He won back-to-back Stanley Cup championships in 1991 and 1992. He was a role player on those teams but became a star by the mid-1990s. Jagr won the Art Ross Trophy as the NHL scoring leader in 1994-95, finished second and fifth the next two seasons, then won four in a row from 1998-2001. His 127 points in 1998-99 are the most by any player in the past 20 seasons.
Jagr's last scoring title came when he scored 121 points for the Penguins in 2000-01. But they traded him to the Washington Capitals on July 11, 2001, and he's never spent more than four seasons with the same team since; Jagr has played with eight teams in the NHL and spent three seasons with Avangard Omsk of the Kontinental Hockey League.
On Dec. 23, Jagr scored point No. 1,888 with an assist against the Boston Bruins that put him one ahead of Mark Messier for second place on the NHL all-time points list, trailing only Wayne Gretzky (2,857).

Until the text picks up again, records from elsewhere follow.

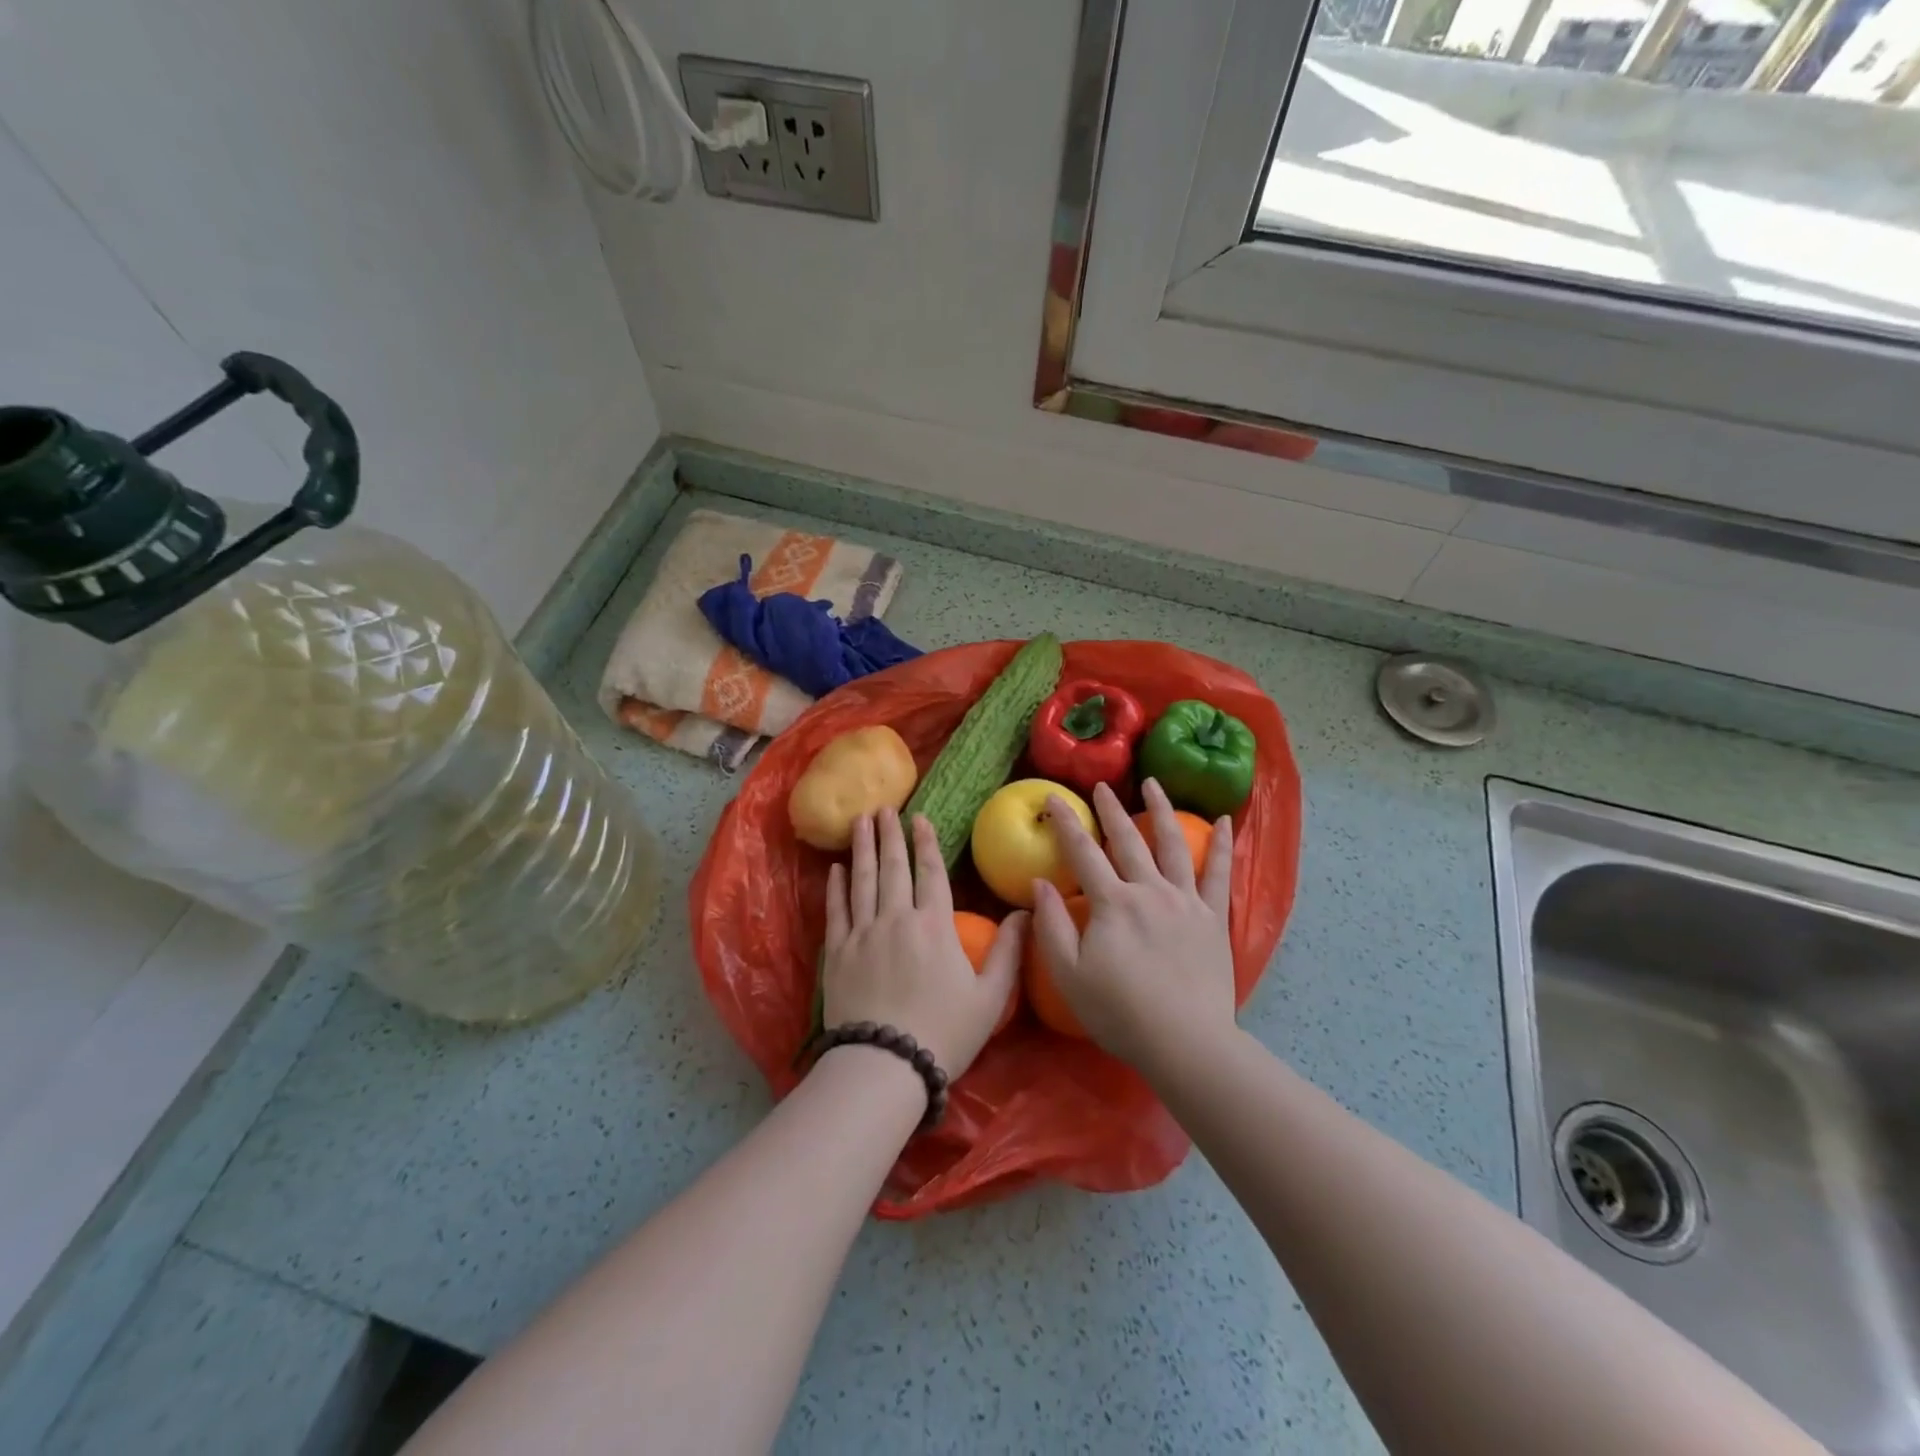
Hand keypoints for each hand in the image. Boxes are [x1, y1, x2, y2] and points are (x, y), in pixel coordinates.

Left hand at [822, 809, 1025, 1079]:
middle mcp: (897, 919)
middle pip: (893, 867)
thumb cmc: (945, 1032)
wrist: (885, 1064)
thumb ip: (1009, 951)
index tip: (919, 818)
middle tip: (883, 808)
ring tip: (860, 821)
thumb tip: (1025, 911)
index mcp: (935, 926)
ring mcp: (863, 933)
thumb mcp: (990, 997)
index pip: (931, 873)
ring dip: (862, 848)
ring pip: (862, 880)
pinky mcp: (838, 953)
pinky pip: (836, 910)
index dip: (926, 843)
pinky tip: (836, 868)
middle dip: (890, 834)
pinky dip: (836, 887)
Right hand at [1032, 779, 1235, 1067]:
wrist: (1186, 1043)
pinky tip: (1226, 822)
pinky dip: (1223, 846)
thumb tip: (1039, 883)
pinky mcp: (1213, 918)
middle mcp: (1149, 890)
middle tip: (1101, 786)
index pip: (1082, 852)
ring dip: (1161, 810)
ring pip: (1173, 844)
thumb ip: (1050, 926)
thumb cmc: (1120, 1013)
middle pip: (1127, 840)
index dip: (1066, 823)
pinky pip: (1219, 874)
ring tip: (1153, 783)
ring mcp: (1185, 901)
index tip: (1053, 798)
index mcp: (1112, 903)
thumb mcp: (1069, 975)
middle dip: (1111, 809)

During the All-Star break last month, Jagr was in Los Angeles where he was honored as one of the 100 Greatest NHL Players presented by Molson Canadian.
"It's very special, no question about it," Jagr said. "If you don't know the history about hockey you'll never be a good hockey player. You always got to have an appreciation for the guys who played before us. They made the game better and were perfect examples for us to follow them."
When Jagr completes this season, he will become the fourth-oldest player in NHL history, behind forward Gordie Howe (52 years, 11 days), defenseman Chris Chelios (48 years, 71 days) and goaltender Maurice Roberts (45 years, 345 days). Jagr has said that he'd like to play until he's 50, and though he's not the offensive dynamo he was 20 seasons ago, he's productive enough to play a top-six role in the NHL.